Thursday, July 16, 2009

A Quiet Belief in Angels

‘But he isn’t Steinbeck or Hemingway, so why does he write like that?

Do we like contemporary novels to remind us of past writers we admire? When does too literary a style detract from a crime novel? These points are relevant to a discussion of RJ Ellory’s A Quiet Belief in Angels.

The crime reading group were all agreed this was is not a traditional crime story or thriller, and some thought it too long. At times compelling, it covers events in the life of the narrator over a period of about thirty years, moving from the American South to New York.

Sections are introduced in what is almost a cliché format of American crime novel narrative – a dying protagonist looks at the man he has just killed and recalls the events that brought him to this point

Thirty years before, ten year old Joseph Vaughan was singled out by his teacher in Augusta Falls, Georgia, as a young man with a great future as a writer. She introduced him to Steinbeck and the American classics, to which the style and themes of the book pay homage: Faulkner, Salinger, and Auster are all echoed in the assured, densely written text. The writer’s great strength is an ability to evoke atmosphere.

The consequences of WW2 in Europe and a series of brutal child murders set Joseph on a path of suffering and loss.

A series of child murders baffle the local sheriffs. Joseph, a classmate of the early victims, resolves to catch the killer. Like Salinger’s Holden Caulfield, he is a self-appointed ‘Guardian’, first as the leader of a group of boys and later as an adult, long after the community has decided to bury the past and its memories. His unwavering resolve and courage are matched with a sensitivity that finds an outlet in writing. That and his complex personal life distract him.

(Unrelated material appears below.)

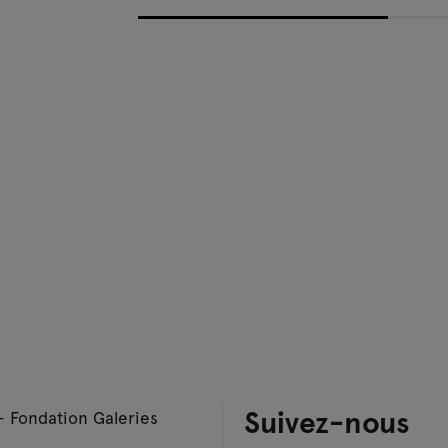
Suivez-nous
– Fondation Galeries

As Joseph makes a move from small-town America to Bohemian Brooklyn, the number and importance of themes, including links between secrecy and mental instability, romantic love, suffering and injustice threaten to bewilder the reader. When Joseph seems to have escaped the suffocating atmosphere of Augusta Falls only to meet with fresh tragedy, the story seems repetitious, the odds stacked too heavily against him.

In a way the indulgence in a rambling narrative detracts from the interest in the crimes. It’s to the author’s credit that it does keep you guessing until the very end and the last fifty or so pages are riveting. For me the literary style was a plus, but I could understand the objections raised by other members of the group. Hopefully we won't have too many problems with the next choice, a novel by Raymond Chandler.